New proposals to grant national governments more say over cultivating genetically modified (GM) crops on their territory where discussed today in the European Council. The proposals, if agreed, represent an empty offer, according to Friends of the Earth Europe, providing little legal basis for countries who oppose GM crops, and extreme bias to companies who profit from GM technology.
Mute Schimpf, GMO campaigner for Friends of the Earth Europe said: “National governments need solid legal grounds to ban genetically modified crops. Instead, the European Commission is offering a poisoned chalice – giving more powers to biotech companies and opening up governments who oppose GMOs to legal challenges. This is no way to keep Europe’s fields free of these unwanted crops.”
Under the current proposals, national governments who oppose GMOs would be forced to ask biotech companies, like Monsanto and Syngenta, to exclude them from authorisation applications. This puts governments and citizens who oppose GM crops on the back-foot against the biotech industry’s desire for profit, according to the organisation.

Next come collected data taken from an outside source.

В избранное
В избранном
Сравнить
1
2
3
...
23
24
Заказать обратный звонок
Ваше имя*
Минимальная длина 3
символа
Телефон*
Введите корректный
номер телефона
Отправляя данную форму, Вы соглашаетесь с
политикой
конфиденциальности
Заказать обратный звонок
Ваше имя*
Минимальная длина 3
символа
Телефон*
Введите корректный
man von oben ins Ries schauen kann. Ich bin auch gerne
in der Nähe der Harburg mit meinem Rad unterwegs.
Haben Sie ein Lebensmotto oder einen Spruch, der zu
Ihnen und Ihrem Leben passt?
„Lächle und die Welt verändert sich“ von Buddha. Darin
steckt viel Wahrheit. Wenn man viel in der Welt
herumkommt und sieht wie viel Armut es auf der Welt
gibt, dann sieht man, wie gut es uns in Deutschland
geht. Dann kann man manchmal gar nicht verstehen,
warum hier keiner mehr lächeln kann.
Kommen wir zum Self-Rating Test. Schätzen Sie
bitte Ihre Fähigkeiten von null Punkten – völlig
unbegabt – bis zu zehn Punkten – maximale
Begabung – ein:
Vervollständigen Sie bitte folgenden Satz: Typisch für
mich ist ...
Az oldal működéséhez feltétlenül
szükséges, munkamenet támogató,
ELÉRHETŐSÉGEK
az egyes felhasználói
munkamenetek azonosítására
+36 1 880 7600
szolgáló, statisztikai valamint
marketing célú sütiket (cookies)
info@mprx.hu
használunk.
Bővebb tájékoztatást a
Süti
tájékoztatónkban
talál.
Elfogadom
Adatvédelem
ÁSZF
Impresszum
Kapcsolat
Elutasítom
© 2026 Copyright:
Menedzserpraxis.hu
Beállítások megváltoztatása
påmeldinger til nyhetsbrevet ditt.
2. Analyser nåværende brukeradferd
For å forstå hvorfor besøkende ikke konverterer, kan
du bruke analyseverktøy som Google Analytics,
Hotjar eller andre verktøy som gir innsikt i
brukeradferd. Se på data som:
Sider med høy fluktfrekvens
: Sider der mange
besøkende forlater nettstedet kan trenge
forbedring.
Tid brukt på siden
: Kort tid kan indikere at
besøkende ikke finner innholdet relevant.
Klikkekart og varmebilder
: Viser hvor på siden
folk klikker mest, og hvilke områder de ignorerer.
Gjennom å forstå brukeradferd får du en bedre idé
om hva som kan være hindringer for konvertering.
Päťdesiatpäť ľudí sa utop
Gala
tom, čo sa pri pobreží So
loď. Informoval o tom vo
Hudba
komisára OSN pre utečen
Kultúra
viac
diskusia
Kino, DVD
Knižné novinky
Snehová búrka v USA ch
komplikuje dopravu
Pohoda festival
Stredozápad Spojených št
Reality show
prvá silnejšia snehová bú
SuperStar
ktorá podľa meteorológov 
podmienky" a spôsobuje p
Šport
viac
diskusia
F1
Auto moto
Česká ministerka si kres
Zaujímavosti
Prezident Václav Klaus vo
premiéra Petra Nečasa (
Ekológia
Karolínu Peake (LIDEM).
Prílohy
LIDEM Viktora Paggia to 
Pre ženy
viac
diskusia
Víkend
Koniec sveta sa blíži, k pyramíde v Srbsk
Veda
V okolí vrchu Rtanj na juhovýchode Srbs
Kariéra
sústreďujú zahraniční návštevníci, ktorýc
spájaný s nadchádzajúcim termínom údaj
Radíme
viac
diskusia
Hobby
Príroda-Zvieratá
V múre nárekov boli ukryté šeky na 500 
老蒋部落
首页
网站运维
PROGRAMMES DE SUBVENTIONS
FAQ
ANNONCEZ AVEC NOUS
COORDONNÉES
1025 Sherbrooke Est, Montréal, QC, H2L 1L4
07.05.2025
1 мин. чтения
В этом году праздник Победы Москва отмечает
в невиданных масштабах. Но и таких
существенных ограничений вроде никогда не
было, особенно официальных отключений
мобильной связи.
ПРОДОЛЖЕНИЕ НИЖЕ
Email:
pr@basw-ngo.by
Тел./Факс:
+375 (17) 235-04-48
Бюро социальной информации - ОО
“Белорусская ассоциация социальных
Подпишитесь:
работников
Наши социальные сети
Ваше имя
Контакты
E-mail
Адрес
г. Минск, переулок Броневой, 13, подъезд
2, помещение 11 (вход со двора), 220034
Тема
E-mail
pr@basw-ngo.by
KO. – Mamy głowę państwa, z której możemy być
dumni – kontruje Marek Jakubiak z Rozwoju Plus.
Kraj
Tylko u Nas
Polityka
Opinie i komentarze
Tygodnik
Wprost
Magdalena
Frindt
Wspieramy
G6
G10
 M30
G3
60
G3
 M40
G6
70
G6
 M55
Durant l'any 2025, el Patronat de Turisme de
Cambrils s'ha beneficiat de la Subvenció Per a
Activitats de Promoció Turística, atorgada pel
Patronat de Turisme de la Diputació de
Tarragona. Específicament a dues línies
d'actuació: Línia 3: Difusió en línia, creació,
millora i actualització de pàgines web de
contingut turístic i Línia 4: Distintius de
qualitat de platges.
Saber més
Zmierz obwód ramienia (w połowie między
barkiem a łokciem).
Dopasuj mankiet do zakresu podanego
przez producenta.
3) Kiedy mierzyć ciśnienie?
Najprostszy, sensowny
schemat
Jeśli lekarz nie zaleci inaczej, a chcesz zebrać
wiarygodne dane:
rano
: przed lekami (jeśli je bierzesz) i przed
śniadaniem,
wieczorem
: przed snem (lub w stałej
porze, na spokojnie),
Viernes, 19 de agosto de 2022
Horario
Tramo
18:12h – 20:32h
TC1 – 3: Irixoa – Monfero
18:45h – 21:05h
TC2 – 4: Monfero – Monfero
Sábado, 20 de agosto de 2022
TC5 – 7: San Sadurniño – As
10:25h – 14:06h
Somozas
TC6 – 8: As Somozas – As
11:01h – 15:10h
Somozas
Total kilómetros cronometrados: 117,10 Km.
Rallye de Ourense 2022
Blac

The proposals also offer vague, non-scientific legal grounds upon which to ban GM crops, opening up countries to legal challenges from biotech companies. There is overwhelming public and political opposition to GM crops – last month, 19 European countries opposed a new GM maize from Pioneer, a move supported by the European Parliament and the majority of EU citizens.
Mute Schimpf continued: “For more than 15 years national governments have fought against new GM crops and strongly defended their rights to ban them. Nobody needs GM crops except the companies that push them. We need to change farming so it can provide sufficient food for the future whilst protecting nature and revitalising rural communities.”
The European Commission must ban the new controversial genetically modified (GM) maize and provide genuine powers to national governments to keep their fields GM-free.